David stared down at his hands and waited, his muscles going tense; for he knew now that something horrible was about to happen. An explosion.
"But you see, I love my family far too much to let this disease spread and infect them," Montclair went on. "In order to protect Linda and the children, I'll have to work out some kind of quarantine for you. And now, David, I shall say no more until you've heard this tape."
He pulled a tape-recorder out of his desk-drawer, and, after plugging it in, set it in motion.
Upon hearing the first sound of his own voice, David gave a start. And as the tape droned on, he grit his teeth and kept his head lowered, wishing to God he could disappear or dissolve under the rug. He felt Montclair's eyes on him during the whole playback, but couldn't bring himself to look up. Oh man… all his hidden resentments and hostilities were now in the room with them, unmasked and undiluted. Oh Christ, that bitch! Making him spill his guts out like that, and how sick all those antipathies sounded spoken in the lush Martini-atmosphere of her apartment. He sounded so damned warped and depraved, spewing out all that overstated melodrama, when the truth was that he could have broken away any time he wanted, if he'd had the guts, if he hadn't let his wife and his kids and his house hammer all those nails in his coffin. And yet, even though every word on that tape reflected his true feelings, his manner and attitude sounded definitely neurotic: grown-up little boy blaming everyone but himself for his own weaknesses.

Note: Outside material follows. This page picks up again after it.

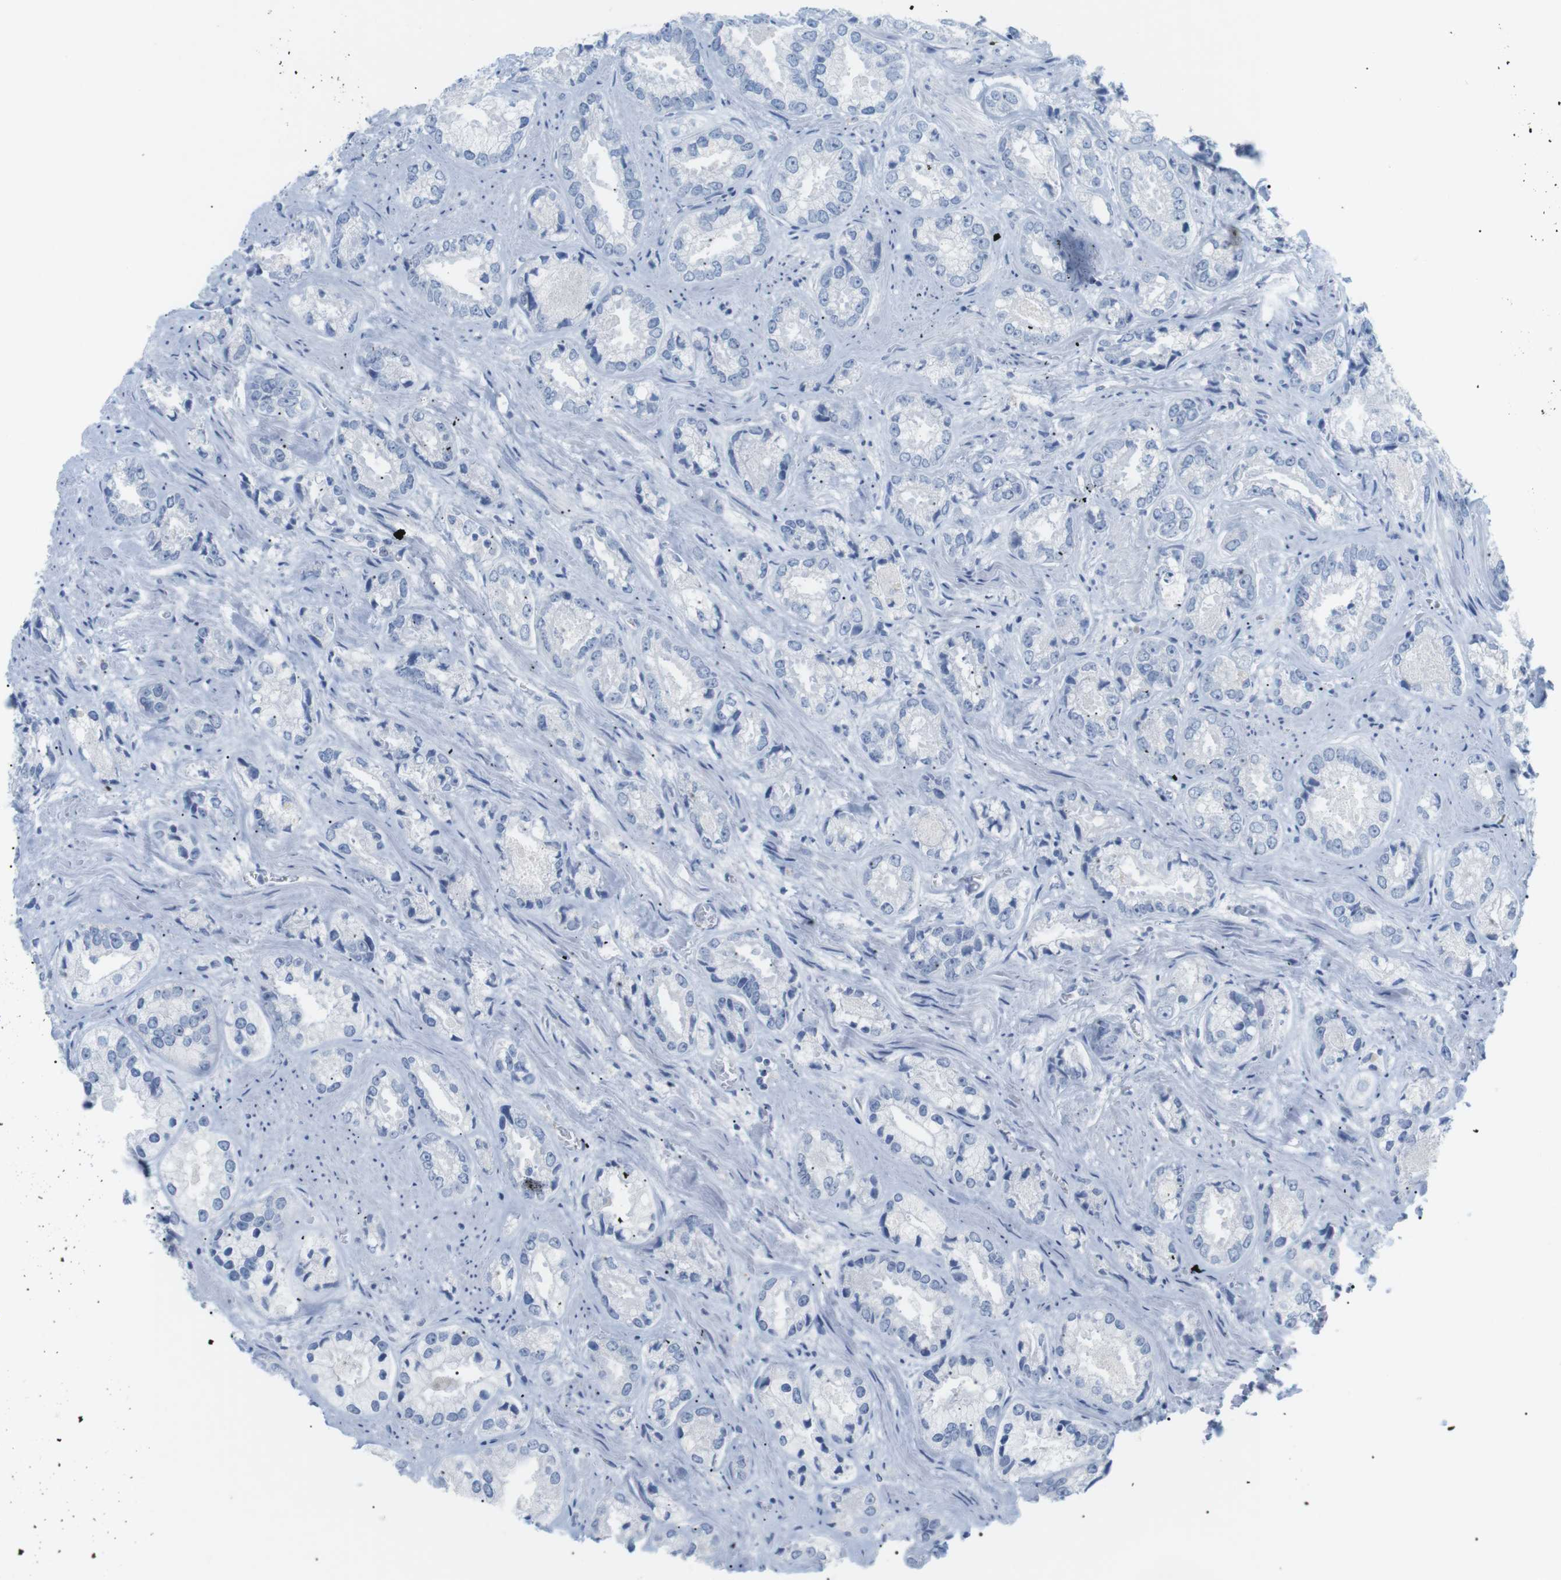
{"staining": {"intensity": "negative", "quantity": "none", "location": "none"}, "tissue": "prostate cancer", "cell_type": "Tumor cells", "image_type": "cancer", "snomed": [{"axis": "morphology", "description": "Adenocarcinoma, High grade"}, {"axis": "topography", "description": "Prostate"}], "caption": "Immunohistochemistry micrograph of human prostate high-grade adenocarcinoma stained for a protein (brown), which exhibits no positivity in tumor cells.", "gene": "HBG2", "patient": {"sex": "male", "age": 61}}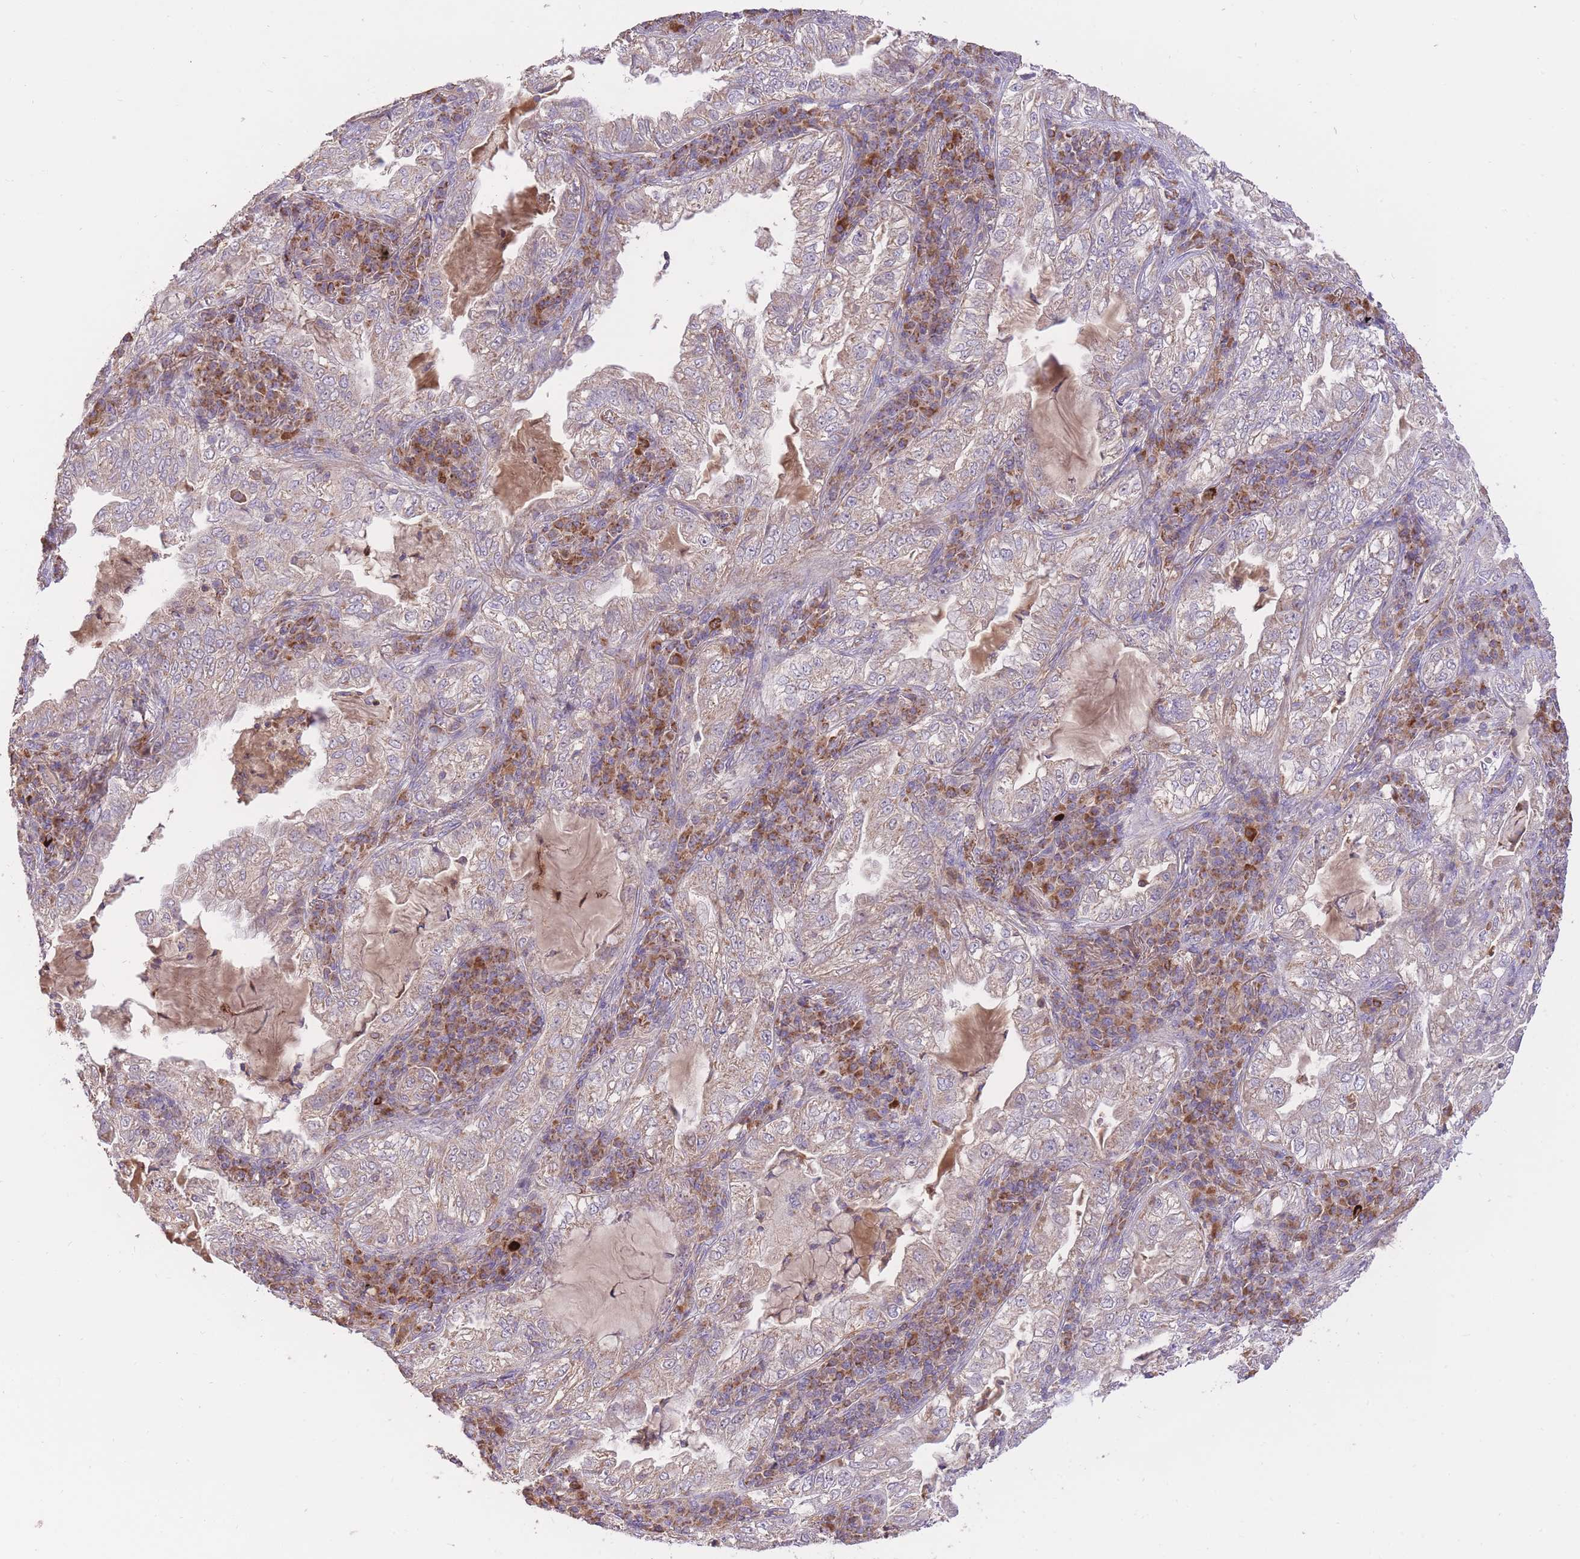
{"staining": {"intensity": "weak", "quantity": "25%-75%", "location": "cytoplasmic/membranous"}, "tissue": "lung cancer", "cell_type": "Tumor cells", "image_type": "cancer", "snomed": [{"axis": "morphology", "description": "Adenocarcinoma, NOS"}, {"axis": "topography", "description": "Lung"}], "caption": "Protein expression analysis of lung adenocarcinoma demonstrates weak cytoplasmic/membranous positivity in approximately 25%-75% of tumor cells.", "gene": "PREP", "patient": {"sex": "female", "age": 73}}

After several painful moments, the tape stopped. Then silence. And accusation:
Montclair removed his glasses and leaned across his desk in David's direction, his tone surprisingly soft and friendly. "I've always sensed that you disliked me, David, and it's made me a very unhappy man. Both Mrs. Montclair and I have always wanted your love…"
David glanced sharply at him, thinking of his nightmares again and remembering how bitterly these two old harpies had fought over him in bed… wondering why his mind was suddenly playing these bitchy little Freudian pranks on him: realities merging into dreams? But with a shrug, he said: "Cheer up, Mr. Montclair, only God is loved by everybody."
With this flippant remark, Wilbur put his glasses back on and regained a most militant stance, pinning David with an imperious stare of judgment; as the boy wretchedly wondered what the hell he was supposed to do, weep and wail and kiss the cuff of the old guy's pants? So all right, dammit, his secrets were out and this was the end of his free and vapid ride through life… and Sir Fat-Ass Mount Rushmore here could just go out and buy his daughter another robot baby-maker!